After laying claim to gold in Vancouver, Bilodeau planned on quitting following last season but the idea of one more try at the five-ring circus, the Star Trekkian prospect of bolding going where no man has gone before, proved just too enticing.
“I was like ‘Will I regret it? Will I regret not trying to defend my medal?’ Jenn (Heil) tried and she ended up second. Dale Begg-Smith tried, was second. Janne Lahtela tried. Second. There’s so many examples of first and second. Kari Traa. Nobody did it.
“So I think it’s a great challenge. I’m not saying I will. I’m saying I’ve got the potential. That’s why I’m here. And I’ll do everything I can.
“What if?
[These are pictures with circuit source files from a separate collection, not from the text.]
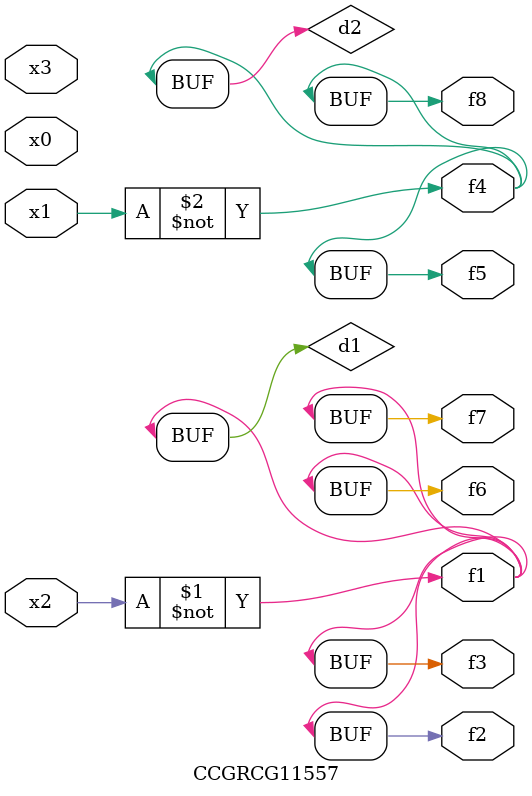
<source format=v>
module CCGRCG11557(
	input x0, x1, x2, x3,
	output f1, f2, f3, f4, f5, f6, f7, f8
);

	wire d1, d2;

	xnor (d1, x2);
	not (d2, x1);
	assign f1 = d1;
	assign f2 = d1;
	assign f3 = d1;
	assign f4 = d2;
	assign f5 = d2;
	assign f6 = d1;
	assign f7 = d1;
	assign f8 = d2;
endmodule

</source>
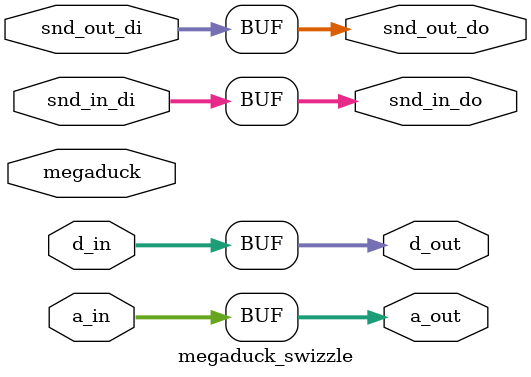
<source format=sv>

module megaduck_swizzle (
    input        megaduck,
    input  [7:0] a_in,
    input  [7:0] snd_in_di,
    input  [7:0] snd_out_di,
    output [7:0] a_out,
    output [7:0] snd_in_do,
    output [7:0] snd_out_do,
    input  [7:0] d_in,
    output [7:0] d_out
);

    // Pass through without modification (megaduck mode not supported in sim)
    assign a_out = a_in;
    assign snd_in_do = snd_in_di;
    assign snd_out_do = snd_out_di;
    assign d_out = d_in;

endmodule

</source>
What if? I don’t want to leave with the ‘What if ...?’ I know after Sochi I’ll retire. I know I have a huge challenge in front of me for a professional career that’s waiting. I’m ready for that. I’m looking forward to being as good outside of my skis as I was on them.”
The 20-year-old Kingsbury’s thoughts are, naturally, far, far from a competitive after-life. The FIS moguls champ at 19, he won a record-tying six races in a row — No. 5 of that string coming here, at COP — to start last season and is currently riding the crest of a confounding 17-straight run of podium placings. He doesn’t, he insists, sit up nights calculating how far this streak could possibly go, though.
“No, no, no, no. I’m not thinking too much long-term. I’m just thinking about the next race. I’m not thinking about winning. I’m thinking about skiing my best. And when I do that, I know I can win. Maybe that’s why I have good results. I’m never on top thinking ‘I’ve got to win. I’ve got to win ...’ Never.
“At the top, I think about skiing the best run I can and after I cross the line I’m going to look at the board and wait for the score and if I win I’ll be the happiest guy on earth.”
Needless to say, he’s been one chipper fella the last year or so. And the key, Kinsbury confides, is in his ability to chill out while others might be popping a blood vessel or two.
“I guess I’m very calm before my run. I’m not the kind of guy who gets super stressed, super excited. There’s some people who are always moving, very nervous before they race. They go to the washroom every two minutes. I’m just sitting and watching the little TV on top, every racer, having good times and relaxing. When it’s my turn, I know I’m ready.”
Having a corps of successful teammates, including fellow Quebecer Bilodeau, on site to study, to emulate, has been of inestimable help in the new prodigy’s fast-tracking up the international pecking order.
“I’m lucky,” admits Kingsbury. “When I was younger, he was there, a good model for me. He helped me to reach the podium young. To have him with me, also with the other guys when I joined the team, Pierre Alexandre-Rousseau, Maxime Gingras, the guys at the Olympic camp, was great.
“They helped me a lot to gain maturity very young. I was there at 16 years old and they were all in their 20s. One guy was 30.”
Thirty?! As ancient as that?!
“Hey,” protested Kinsbury, “when you’re 16 and you’re coming up to the big team ...
“I’m young to have a lot of success, but it’s been my passion since I was young. I didn’t think at 20 I’d be where I’m at, but I put so much effort in it, this is where I want to be. When you reach the top you want to stay there. I’m working to stay there. Since last year I have the yellow bib as the World Cup leader so ... it’s going well.”
Yes, Bilodeau and Kingsbury do make a decidedly dynamic pair with Sochi approaching, barely more than a calendar year away.
By 2018, Pyeongchang, South Korea and the XXII Winter Olympic Games, naturally, the dynamics will have seismically shifted.
“There’s no way in hell I’m going to Korea,” teased Bilodeau. “I wish those guys the best of luck. I’ll be there cheering them on.
“Hopefully I’ll be there commentating.”
Kingsbury, today’s new guy, will be the one of the ‘old guys’ by then. At the over-ripe age of 24.
That, as a mogul master once noted, is the evolution of sport.